Step 1: Transformation-First Foundation
We began by restructuring their data stack into a governed medallion architecture:
Bronze → Silver → Gold
Using 0to60.AI’s prompt-to-code transformation
capabilities, we:
- Standardized financial and clinical metrics
- Rebuilt claims calculation logic
- Normalized regional contract terms
- Encoded reimbursement formulas into machine-readable pipelines
- Validated transformation outputs automatically
This eliminated cross-department inconsistencies before any agent was introduced.
Step 2: Enterprise Data Dictionary & Semantic Layer
We then built a formal AI-ready semantic layer that included:
- Unambiguous definitions (e.g., Gross Margin vs Adjusted Margin)
- Calculation formulas
- Refresh frequency
- Data ownership
- Regulatory applicability (HIPAA, regional policies)
- Access control rules
- This step alone resolved 70% of inconsistencies observed in executive dashboards.
Step 3: Domain-Constrained Multi-Agent Design
Rather than deploying a single enterprise agent, we architected specialized agents:
1. Revenue Cycle Agent
- Claims validation
- Contract reconciliation
- Three-way matching logic
- Anomaly detection
- Escalation routing
2. Clinical Operations Agent
- Bed occupancy thresholds
- Staff scheduling alerts
- Supply chain reordering signals
- Operational bottleneck detection
3. Compliance Sentinel Agent
- Audit trail validation
- HIPAA access monitoring
- Documentation completeness checks
- Regulatory deadline tracking
Each agent:
Operated within its gold-layer domain
Had strict access boundaries
Was grounded in department-specific system prompts (digital SOPs)

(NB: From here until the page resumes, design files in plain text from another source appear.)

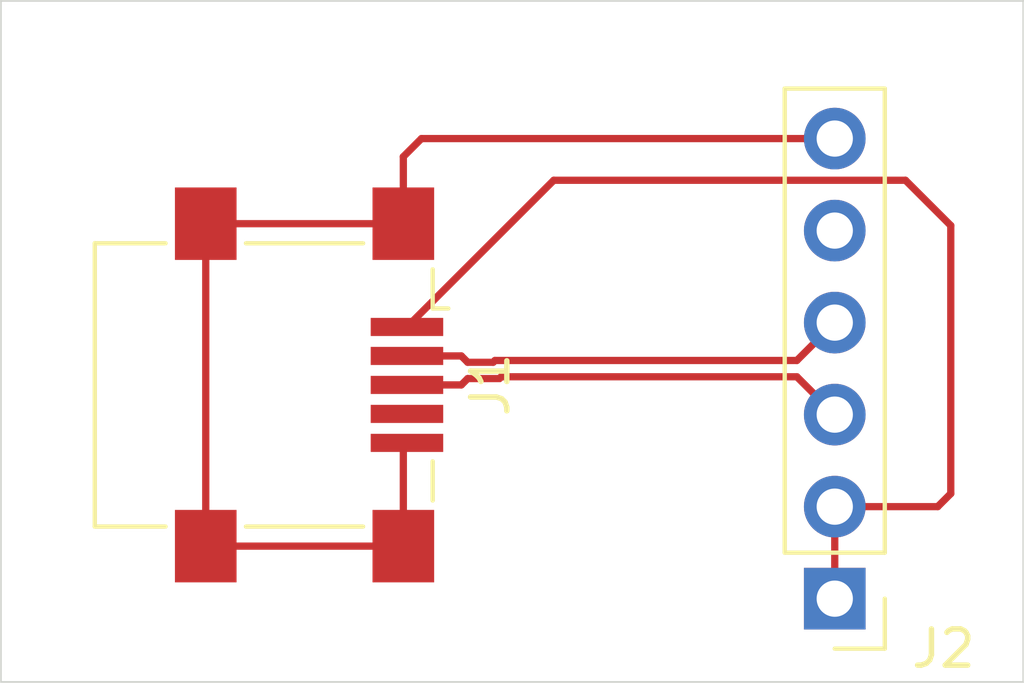
<source format=kicad_pcb>
(kicad_pcb
	(version 20241229)
	(generator "pcbnew")
	(generator_version "9.0")
	(general
		(thickness 1.6)
		(legacy_teardrops no)
	)
	(paper "A4")
	(layers
		(0 "F.Cu" signal)
		(2 "B.Cu" signal)
		(9 "F.Adhes" user "F.Adhesive")
		(11 "B.Adhes" user "B.Adhesive")
		(13 "F.Paste" user)
		(15 "B.Paste" user)
		(5 "F.SilkS" user "F.Silkscreen")
		(7 "B.SilkS" user "B.Silkscreen")
		(1 "F.Mask" user)
		(3 "B.Mask" user)
		(17 "Dwgs.User" user "User.Drawings")
		(19 "Cmts.User" user "User.Comments")
		(21 "Eco1.User" user "User.Eco1")
		(23 "Eco2.User" user "User.Eco2")
		(25 "Edge.Cuts" user)
		(27 "Margin" user)
		(31 "F.CrtYd" user "F.Courtyard")
		(29 "B.CrtYd" user "B.Courtyard")
		(35 "F.Fab" user)
		(33 "B.Fab" user)
		(39 "User.1" user)
		(41 "User.2" user)
		(43 "User.3" user)
		(45 "User.4" user)
	)
	(setup
		(pad_to_mask_clearance 0)
		(allow_soldermask_bridges_in_footprints no)
		(tenting front back)
		(pcbplotparams
			(layerselection 0x00000000_00000000_55555555_5755f5ff)
			(plot_on_all_layers_selection 0x00000000_00000000_00000000_00000000)
			(disableapertmacros no)
			(usegerberextensions no)
			(usegerberattributes yes)
			(usegerberadvancedattributes yes)
			(creategerberjobfile yes)
			(dashed_line_dash_ratio 12.000000)
			(dashed_line_gap_ratio 3.000000)
			(svgprecision 4)
			(plotframeref no)
			(mode 1)
			(useauxorigin no)
			(hpglpennumber 1)
			(hpglpenspeed 20)
			(hpglpendiameter 15.000000)
			(pdf_front_fp_property_popups yes)
			(pdf_back_fp_property_popups yes)
			(pdf_metadata yes)
			(pdf_single_document no)
			(dxfpolygonmode yes)
			(dxfimperialunits yes)
			(dxfusepcbnewfont yes)
			(psnegative no)
			(psa4output no)
			(plot_black_and_white yes)
			(sketchpadsonfab no)
			(plotpadnumbers no)
			(hidednponfab no)
			(sketchdnponfab yes)
			(crossoutdnponfab yes)
			(subtractmaskfromsilk no)
			(outputformat 1)
			(mirror no)
			(drillshape 1)
			(scaleselection 1)
			(outputdirectory "")
		)
	)
	(net 0 "")
	(net 1 "GND")
	(net 2 "/D+")
	(net 3 "unconnected-(J1-ID-Pad4)")
	(net 4 "Net-(J1-VBUS)")
	(net 5 "/D-")
	(net 6 "unconnected-(J2-Pin_5-Pad5)")
	(footprint "Connector_USB:USB_Mini-B_Lumberg_2486_01_Horizontal" (layer "F.Cu") (at 143.5 90.4 -90))
	(footprint "Connector_PinHeader_2.54mm:PinHeader_1x06_P2.54mm_Vertical" (layer "F.Cu") (at 158 96.3 180))
	(gr_rect
		(start 135 79.8)
		(end 163.2 98.6)
		(stroke
			(width 0.05)
			(type default)
		)
		(fill no)
		(layer "Edge.Cuts")
		(uuid "937cc6a3-cca6-4f2d-be62-50bd25b222c8")
	)
	(segment
		(start 146.1 92.1)
		(end 146.2 92)
		(width 0.2)
		(layer "F.Cu")
		(net 1)
		(uuid "23ecd21b-06ac-4537-966a-bf15f37bce11")
	)
	(segment
		(start 140.65 94.85)
		(end 146.1 94.85)
		(width 0.2)
		(layer "F.Cu")
		(net 1)
		(uuid "73704e4d-723e-4910-bf2c-d056e87b9394")
	)
	(segment
		(start 146.6 83.6)
		(end 158 83.6)
		(width 0.2)
		(layer "F.Cu")
		(net 1)
		(uuid "9bb01f46-a2dc-434a-946c-619ccf3fddb6")
	)
	(segment
		(start 140.65 85.95)
		(end 140.65 94.85)
		(width 0.2)
		(layer "F.Cu")
		(net 1)
		(uuid "a45b67f0-8221-4ae8-a901-d71f5af2c518")
	)
	(segment
		(start 140.65 85.95)
		(end 146.1 85.95)
		(width 0.2)
		(layer "F.Cu")
		(net 1)
		(uuid "ac06df2a-fb47-4085-abfd-961b6a5c7917")
	)
	(segment
		(start 146.1 94.85)
		(end 146.1 92.1)
		(width 0.2)
		(layer "F.Cu")
		(net 1)
		(uuid "cb68dcd1-77c0-4d5d-b58c-f83c92ac90fe")
	)
	(segment
		(start 146.1 85.95)
		(end 146.1 84.1)
		(width 0.2)
		(layer "F.Cu")
		(net 1)
		(uuid "d620b574-c646-4e6c-a20e-e004e816b253")
	)
	(segment
		(start 146.1 84.1)
		(end 146.6 83.6)
		(width 0.2)
		(layer "F.Cu")
		(net 1)
		(uuid "d6630787-1a7f-4d58-baa9-9bebdc44c3c7")
	)
	(segment
		(start 158 91.22)
		(end 156.955 90.175)
		(width 0.2)
		(layer "F.Cu")
		(net 2)
		(uuid "0b238a62-1b38-4899-afb3-7ea65f77a42e")
	)
	(segment
		(start 147.700001 90.4)
		(end 146.2 90.4)
		(width 0.2)
		(layer "F.Cu")
		(net 2)
		(uuid "17ec9948-8c65-4fe1-9ec4-db846f6d757f")
	)
	(segment
		(start 148.8 90.175)
		(end 148.75 90.225)
		(width 0.2)
		(layer "F.Cu")
		(net 2)
		(uuid "5dc2afb5-91af-4506-a6b2-40f019cecd57")
	)
	(segment
		(start 147.875001 90.225)
		(end 147.700001 90.4)
		(width 0.2)
		(layer "F.Cu")
		(net 2)
		(uuid "7cab44c3-8ed3-4c54-8543-f9b051b477fe")
	)
	(segment
		(start 148.75 90.225)
		(end 147.875001 90.225)
		(width 0.2)
		(layer "F.Cu")
		(net 2)
		(uuid "a1b27d08-73e7-4975-83d2-3ebd5eb8151e")
	)
	(segment
		(start 156.955 90.175)
		(end 148.8 90.175)
		(width 0.2)
		(layer "F.Cu")
		(net 2)
		(uuid "b121b40a-394d-4682-bfbe-e863e7677fe5")
	)
	(segment
		(start 161.2 86)
		(end 161.2 93.4)
		(width 0.2)
		(layer "F.Cu")
		(net 4)
		(uuid "0fd7cd88-4370-42ad-9e46-954bced5930a")
	)
	(segment
		(start 150.249 84.751)
		(end 159.951 84.751)
		(width 0.2)
		(layer "F.Cu")
		(net 4)
		(uuid "8b75e143-7255-48db-a1ac-b1f0e2860229")
	)
	(segment
		(start 158 93.76)
		(end 158 96.3)
		(width 0.2)
		(layer "F.Cu")
		(net 4)
		(uuid "9723f637-7e44-4602-b448-06520d6adca4")
	)
	(segment
		(start 161.2 93.4)
		(end 160.84 93.76)
		(width 0.2)
		(layer "F.Cu")
		(net 4)
		(uuid "9d78f3ef-f14b-4642-b3e8-431f375e8de2")
	)
	(segment
		(start 146.2 88.8)
		(end 150.249 84.751)
		(width 0.2)
		(layer "F.Cu")
		(net 4)
		(uuid "a2b5793e-193d-4bdc-afd9-c0f4c417fbd6")
	)
	(segment
		(start 159.951 84.751)
		(end 161.2 86)
		(width 0.2)
		(layer "F.Cu")
		(net 4)
		(uuid "a440c3d7-b897-41e0-ac64-5f5b62c2b771")
	)
	(segment
		(start 160.84 93.76)
		(end 158 93.76)
		(width 0.2)
		(layer "F.Cu")
		(net 4)
		(uuid "cffd5565-0cab-4b22-93d2-d8f732982f32")
	)
	(segment
		(start 148.627794 89.725)
		(end 148.577794 89.775)
		(width 0.2)
		(layer "F.Cu")
		(net 5)
		(uuid "054b67c7-1657-481a-a67d-cdfadc886c12")
	)
	(segment
		(start 148.577794 89.775)
		(end 147.875001 89.775)
		(width 0.2)
		(layer "F.Cu")
		(net 5)
		(uuid "d6c1f4d7-7433-4132-be6e-a036013acba0")
	)
	(segment
		(start 147.700001 89.6)
		(end 146.2 89.6)
		(width 0.2)
		(layer "F.Cu")
		(net 5)
		(uuid "e80b3170-ecde-4d70-921b-a439beeb887b")
	)
	(segment
		(start 156.955 89.725)
		(end 148.627794 89.725)
		(width 0.2)
		(layer "F.Cu")
		(net 5)
		(uuid "f4b72d50-bc7e-4ff1-8b6a-7c9c4a72b3eb")
	)
	(segment
		(start 158 88.68)
		(end 156.955 89.725)
		(width 0.2)
		(layer "F.Cu")
		(net 5)
		(uuid "f6cd64d9-89ea-4e28-af66-8f268b2ca88e")
	)
	(segment
		(start 147.875001 89.775)
		(end 147.700001 89.6)
		(width 0.2)
		(layer "F.Cu")
		(net 5)
		(uuid "f83178db-61dd-471e-ba20-48c112403147")
	)
	(embedded_fonts no)
)

</source>
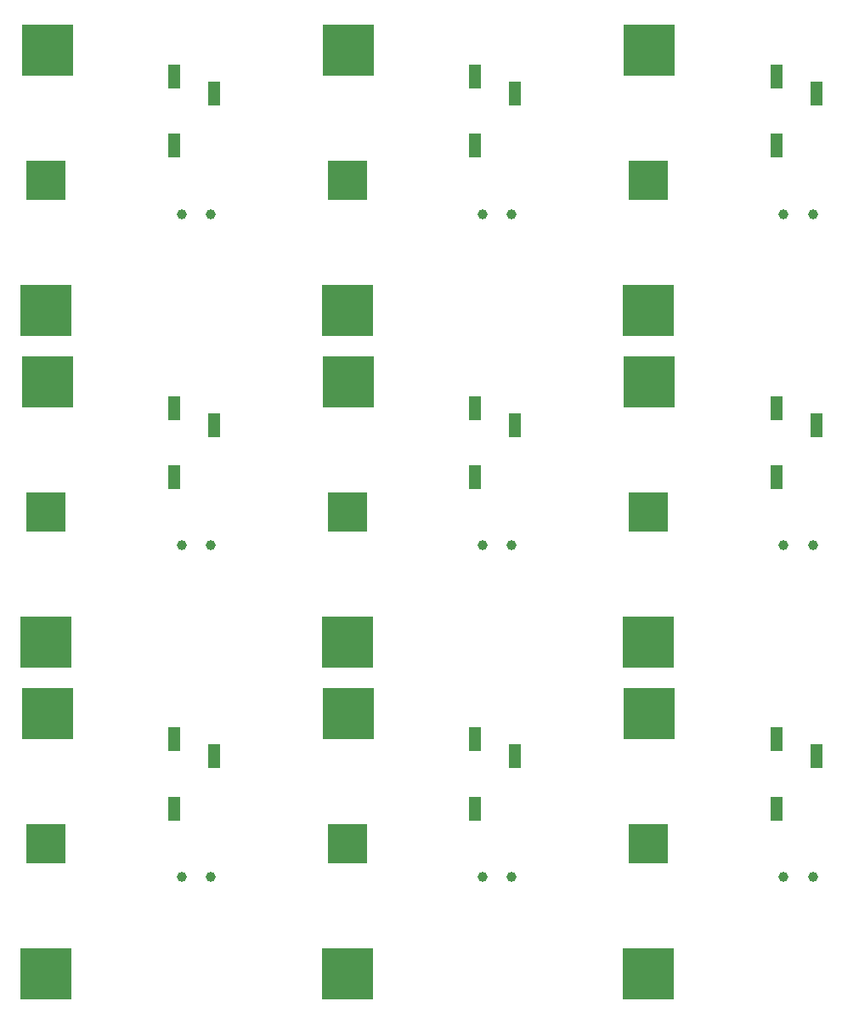
<source format=gbp>
G04 #@! TF.GenerationSoftware,KiCad,Pcbnew,5.1.0*
G04 #@! TF.CreationDate,2019-04-07T17:06:29+09:00*
G04 #@! TF.ProjectId,noname,6e6f6e61-6d65-42e6-9b69-6361645f7063,rev?*
G04 #@! TF.SameCoordinates,Original*
G04 #@! TF.FileFunction,Paste,Bot*
G04 #@! TF.FilePolarity,Positive*
%FSLAX46Y46*%
G04 Gerber Fmt 4.6, Leading zero omitted, Abs format (unit mm)*
G04 Created by KiCad (PCBNEW 5.1.0) date 2019-04-07 17:06:29*
%MOMM*%
%LPD*%
G04 APERTURE LIST*
%ADD10R,5.200000X5.200000*%
%ADD11R,4.000000X4.000000*%
%ADD12C,1.000000*%
%ADD13R,1.200000X2.400000*%
G04 APERTURE END LIST*
D10*
X176200000Y-114050000D03*
X176100000Y-139950000D03*
D11*
X176100000Y-127000000D03*
D10*
X146200000Y-114050000D03*
X146100000Y-139950000D03*
D11*
X146100000Y-127000000D03*
D10*
X116200000Y-114050000D03*
X116100000Y-139950000D03*
D11*
X116100000Y-127000000D03*
D10*
X176200000Y-81050000D03*
X176100000Y-106950000D03*
D11*
X176100000Y-94000000D03*
D10*
X146200000Y-81050000D03*
X146100000Y-106950000D03*
D11*
X146100000Y-94000000D03*
D10*
X116200000Y-81050000D03*
X116100000Y-106950000D03*
D11*
X116100000Y-94000000D03*
D10*
X176200000Y-48050000D03*
X176100000Y-73950000D03*
D11*
X176100000Y-61000000D03*
D10*
X146200000Y-48050000D03*
X146100000Y-73950000D03*
D11*
X146100000Y-61000000D03*
D12*
X192500000Y-130350000D03*
X189600000Y-130350000D03*
X162500000Y-130350000D03*
X159600000Y-130350000D03*
X132500000Y-130350000D03*
X129600000Y-130350000D03*
X192500000Y-97350000D03*
X189600000Y-97350000D03*
X162500000Y-97350000D03*
X159600000Y-97350000D03*
X132500000Y-97350000D03*
X129600000Y-97350000D03*
X192500000Y-64350000D03*
X189600000Y-64350000D03*
X162500000Y-64350000D03*
X159600000Y-64350000D03*
D13*
X192850000Y-118350000D03*
X188850000Y-116650000D03*
X188850000Y-123550000D03*
X162850000Y-118350000D03*
X158850000Y-116650000D03*
X158850000Y-123550000D03*
X132850000Y-118350000D03*
X128850000Y-116650000D03*
X128850000Y-123550000D03*
X192850000Y-85350000D03*
X188850000Y-83650000D03*
X188850000Y-90550000D03*
X162850000Y-85350000D03*
X158850000Y-83650000D03*
X158850000Y-90550000D03*
X132850000Y-85350000D03*
X128850000Y-83650000D03*
X128850000Y-90550000D03*
X192850000Y-52350000D03*
X188850000Y-50650000D03*
X188850000Y-57550000D03*
X162850000Y-52350000D03*
X158850000Y-50650000D03*
X158850000Y-57550000D03*
D11*
X116100000Y-61000000D03*
D10*
X116100000Y-73950000D03*
X116200000Y-48050000D03*
D13*
X128850000Y-57550000D03*
X128850000Y-50650000D03*
X132850000Y-52350000D03*
D12*
X129600000Y-64350000D03*
X132500000Y-64350000D03*
M02*

</source>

Logged all actions for audit
No agent had cross-domain autonomy.
Step 4: Orchestration Layer Implementation
To prevent chaos, we implemented an orchestration layer that:
Routed queries to appropriate domain agents
Enforced validation gates before actions
Maintained audit logs
Required human approval for high-risk actions
Coordinated cross-agent communication only through structured interfaces
This prevented:
Conflicting recommendations
Duplicate actions
Unauthorized escalations
Think of it as AI air traffic control inside the hospital network.
Step 5: Phased Autonomy Deployment
We rolled out in three phases:
Phase 1: Insight Mode (0–3 months) Agents observed and recommended only.
Phase 2: Assisted Mode (3–6 months) Agents executed actions with human approval.
Phase 3: Controlled Autonomy (6+ months) Agents autonomously acted within predefined financial and compliance thresholds.
For example:
Claims under a certain validated threshold were auto-processed.
Procurement anomalies triggered contract validation automatically.
Compliance gaps generated Jira tickets with escalation routing.
At no point was unrestricted autonomy allowed.